A collection of essays by diverse hands and diverse minds is perhaps not the best format for acquainting oneself with unfamiliar subject matter, but in this case there are few other ways of approaching the Middle Dutch body of Arthurian literature as a beginner, save articles in reference works. There are three essays on the Roman van Walewein by Bart Veldhoen, Ludo Jongen, and Karina van Dalen-Oskam. Of most interest to me as a specialist in English literature was Veldhoen's comparison of the Roman van Walewein and Sir Gawain and the Green Knight. Ludo Jongen looks at the role of confession and (lay) confessor, and here, although Veldhoen and Jongen don't mention it, there is another possible comparison with Sir Gawain and the Green Knight where lay confession is also an issue. And van Dalen-Oskam examines the flying chess board which starts the action of the Walewein romance (much as the entrance of the Green Knight does in the English work).

Frank Brandsma's contribution is an exercise in codicology, examining the marginal annotations made by the so-called Corrector for clues to, among other things, modes of oral performance. Bart Besamusca and Soetje Oppenhuis de Jong both consider the treatment of individual characters, the Damsel of Montesclare and Agloval, in light of the Compiler's effort to mold the separate romances which make up the Lancelot Compilation into some sort of unified whole. Norris J. Lacy and Geert H.M. Claassens look at narrative technique in the Moriaen and Lanceloet en het hert met de witte voet respectively. Geert H.M. Claassens compares the Queeste vanden Grale with its French source, Geert Pallemans treats the role of parody in the Wrake van Ragisel, and Marjolein Hogenbirk examines characterization in the Walewein ende Keye. Rita Schlusemann demonstrates that Middle Dutch Arthurian romances played a key role in the transmission of Arthurian literature to the German- speaking courts in Heidelberg and Blankenheim.

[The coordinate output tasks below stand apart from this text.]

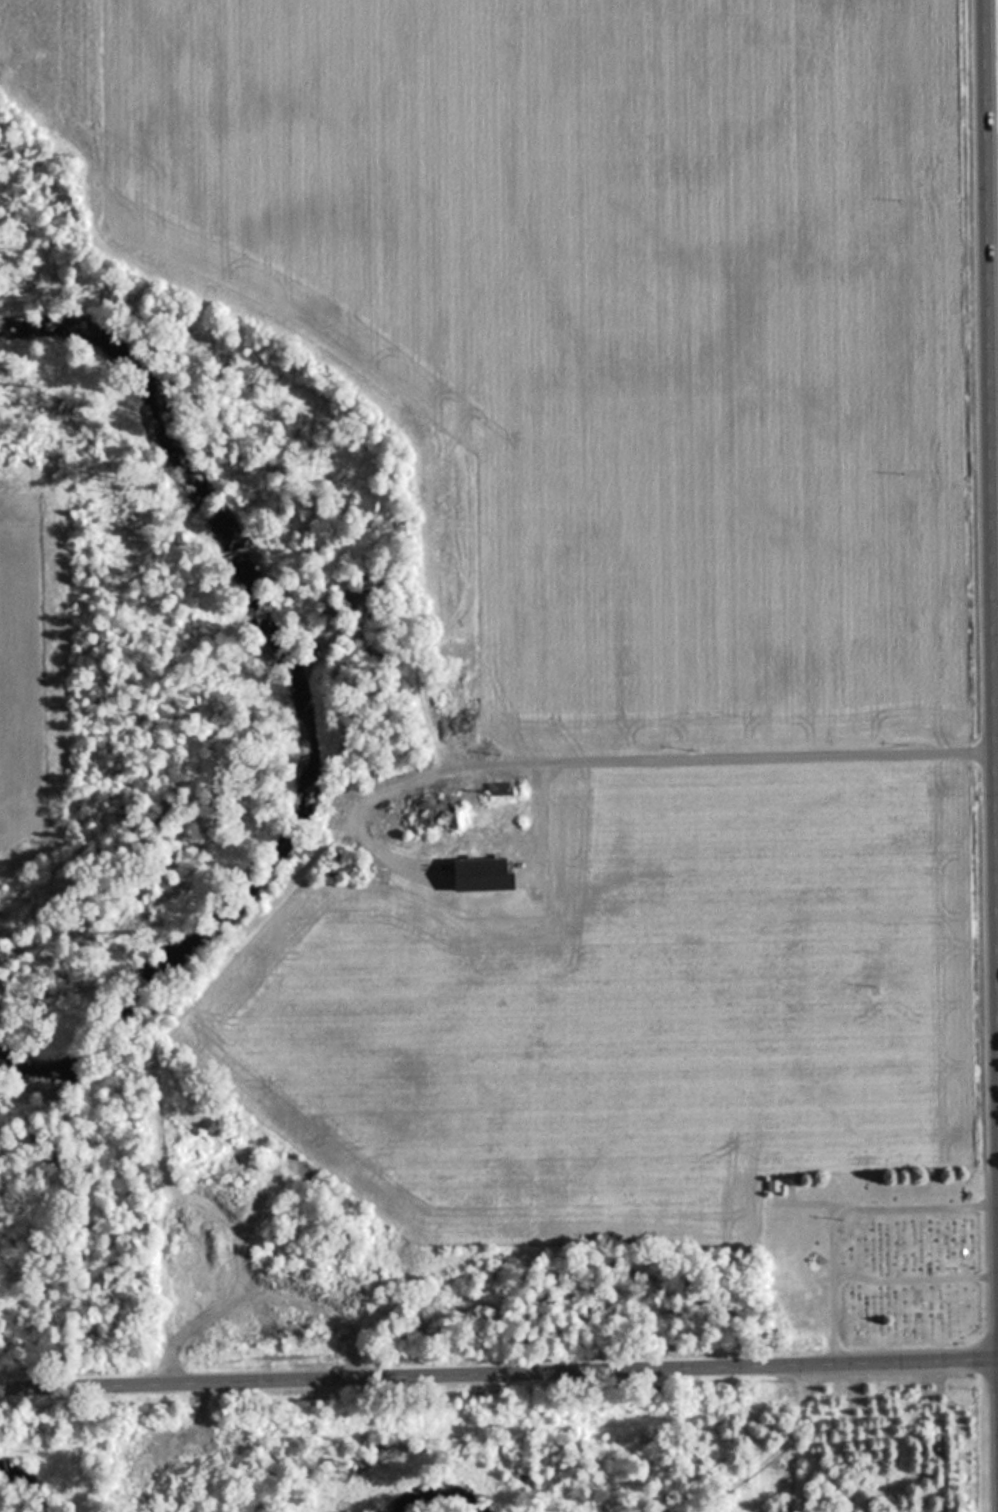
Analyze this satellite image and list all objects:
road: (991, 564)
river: (381, 640)
building: (421, 815)
road: (325, 833)
building: (476, 866)
road: (843, 1210)
park: (876, 1261)
road: (914, 1280)
road: (329, 1295)
road: (498, 1369)
river: (29, 1495)
river: (428, 1499)

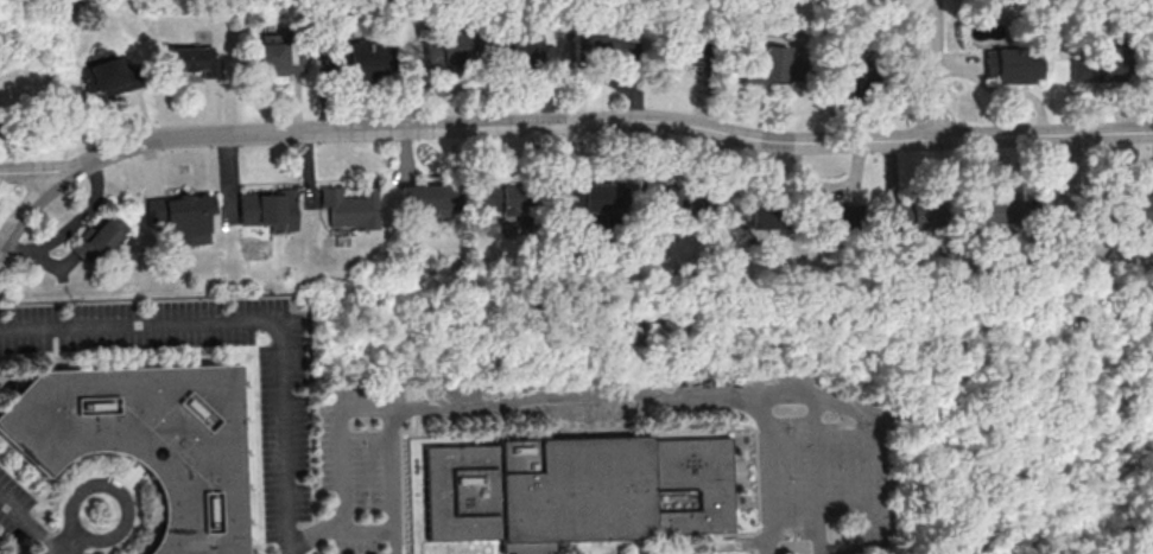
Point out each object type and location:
building: (454, 42)
building: (600, 42)
building: (522, 46)
building: (1150, 50)
building: (365, 58)
building: (273, 59)
building: (193, 60)
building: (1096, 64)
building: (1011, 65)
road: (933, 69)
building: (847, 72)
building: (108, 75)
road: (574, 120)
building: (0, 127)
building: (590, 195)
building: (501, 196)
building: (679, 197)
road: (1066, 198)
building: (425, 199)
road: (32, 202)
building: (1142, 206)
building: (348, 207)
building: (267, 209)
building: (889, 210)
building: (993, 210)
building: (923, 213)
building: (754, 215)
building: (839, 215)
building: (181, 217)
building: (97, 237)
road: (254, 323)
road: (542, 405)
road: (1090, 407)
road: (864, 437)
building: (141, 441)
road: (1007, 445)
road: (817, 475)
road: (395, 482)
building: (575, 490)
road: (30, 526)
road: (362, 527)
road: (90, 535)
road: (77, 543)
building: (525, 548)

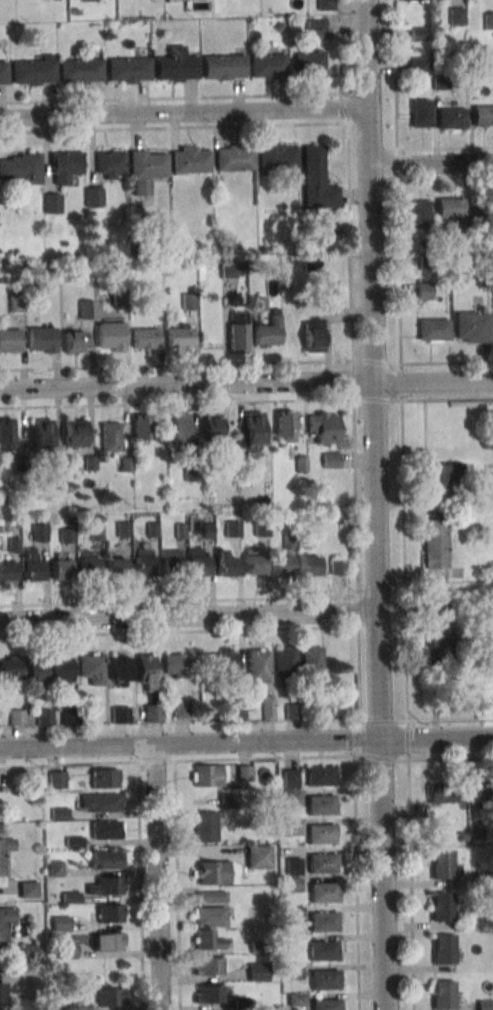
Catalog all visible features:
building: (414, 0)
building: (324, 4)
building: (75, 11)
building: (456, 16)
building: (488, 20)
building: (278, 27)
building: (315, 28)
building: (417, 34)
building: (309, 63)
building: (176, 65)
building: (224, 65)
building: (268, 65)
building: (418, 66)
building: (129, 69)
building: (79, 70)
building: (3, 72)
building: (32, 72)
building: (440, 83)
road: (170, 98)
building: (421, 112)
road: (183, 113)
building: (482, 115)
building: (451, 118)
road: (174, 128)
road: (444, 148)
building: (277, 156)
building: (234, 158)
building: (190, 161)
road: (430, 162)
building: (110, 165)
building: (64, 166)
building: (22, 168)
building: (144, 170)
building: (316, 178)
road: (445, 178)
road: (349, 179)
building: (93, 196)
building: (52, 202)
building: (482, 208)
building: (450, 210)
building: (418, 216)
building: (461, 242)
building: (489, 257)
building: (426, 261)
building: (157, 268)
building: (231, 271)
building: (424, 291)
building: (120, 297)
building: (333, 300)
building: (189, 301)
building: (258, 303)
building: (16, 304)
building: (87, 309)
building: (473, 326)
building: (433, 330)
building: (237, 332)
building: (267, 332)
building: (110, 335)
building: (313, 335)
building: (145, 337)
building: (180, 337)
building: (42, 338)
building: (10, 340)
building: (74, 341)
road: (377, 362)
road: (447, 363)
road: (176, 366)
road: (353, 380)
road: (432, 381)
road: (186, 386)
road: (447, 399)
road: (376, 400)
road: (176, 403)
building: (284, 425)
building: (141, 426)
building: (211, 426)
building: (180, 428)
building: (253, 428)
building: (323, 429)
building: (6, 432)
building: (75, 432)
building: (41, 434)
building: (110, 436)
building: (228, 455)
building: (330, 460)
building: (86, 462)
building: (19, 463)
building: (242, 463)
building: (301, 463)
building: (126, 464)
building: (246, 470)
building: (193, 472)
building: (56, 474)
building: (442, 476)
building: (313, 488)
road: (355, 497)
building: (148, 499)
road: (403, 504)
road: (372, 505)
building: (151, 528)
building: (233, 528)
building: (261, 528)
building: (122, 529)
building: (179, 530)
building: (207, 530)
building: (39, 531)
building: (96, 531)
building: (67, 535)
building: (289, 541)
building: (435, 543)
building: (13, 544)
building: (142, 561)
building: (197, 561)
building: (252, 561)
building: (171, 562)
building: (225, 563)
building: (87, 564)
building: (281, 564)
building: (31, 565)
building: (309, 565)
building: (338, 566)
building: (115, 567)
building: (60, 569)
building: (7, 570)
road: (179, 601)
building: (435, 608)
road: (358, 611)
road: (186, 616)
road: (178, 631)
building: (439, 643)
building: (225, 660)
building: (286, 661)
building: (312, 662)
building: (180, 665)
building: (259, 665)
building: (9, 667)
building: (92, 668)
building: (120, 669)
building: (63, 671)
building: (36, 672)
building: (146, 672)
road: (359, 675)
building: (267, 708)
building: (182, 709)
building: (321, 710)
building: (153, 712)
building: (293, 712)
building: (237, 713)
building: (120, 714)
building: (70, 716)
building: (16, 717)
building: (44, 717)
road: (426, 721)
road: (356, 739)
road: (435, 740)
road: (189, 746)
road: (246, 758)
building: (244, 772)
building: (208, 774)
building: (321, 775)
building: (104, 777)
building: (289, 778)
building: (57, 779)
building: (484, 790)
building: (444, 792)
building: (291, 798)
building: (263, 799)
building: (226, 800)
building: (99, 802)
building: (320, 804)
building: (59, 814)
building: (204, 826)
building: (294, 826)
building: (105, 830)
building: (475, 832)
building: (321, 835)
building: (461, 837)
building: (73, 842)
building: (4, 850)
building: (258, 857)
building: (105, 859)
building: (322, 863)
building: (442, 864)
building: (293, 865)
building: (54, 868)
building: (215, 872)
road: (155, 878)
building: (483, 879)
road: (355, 883)
building: (106, 885)
road: (139, 885)
road: (176, 885)
building: (292, 885)
building: (27, 889)
building: (323, 892)
building: (210, 896)
building: (69, 897)
building: (442, 906)
building: (293, 912)
building: (108, 913)
building: (209, 916)
building: (267, 919)
building: (323, 921)
building: (5, 922)
building: (60, 923)
building: (206, 939)
building: (107, 941)
building: (258, 947)
building: (284, 948)
building: (443, 949)
building: (67, 950)
building: (323, 950)
building: (29, 951)
building: (207, 965)
building: (258, 971)
building: (294, 972)
building: (325, 979)
building: (1, 991)
building: (208, 994)
building: (443, 994)
building: (109, 996)
building: (296, 999)
building: (241, 1004)
building: (325, 1005)
building: (484, 1005)
building: (80, 1006)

While, as is to be expected from such collections, the authors each treat a small part of their own personal areas of interest and expertise, nonetheless a number of themes emerge from the collection as a whole. These center on the contributions of Middle Dutch authors to the pan-European Arthurian tradition and raise questions about the roles of translation and adaptation and the ties between and among the Dutch-speaking literary world and the neighboring literary traditions in English, French, and German. We also gain insight into the place of Middle Dutch as a language of courtly literature in Flanders, Holland, the Brabant, and Zeeland. Clearly not all the courts in the Low Countries relied solely on French to satisfy their literary tastes.

In sum, if this volume had contained only the introduction, the summaries of the romances, and the bibliography, it would be a worthwhile introduction to medieval Dutch Arthurian literature. The dozen essays are what we would call in Louisiana lagniappe, enabling the beginner to go beyond basic orientation to consider some of the subtleties of this hitherto little-known body of romances.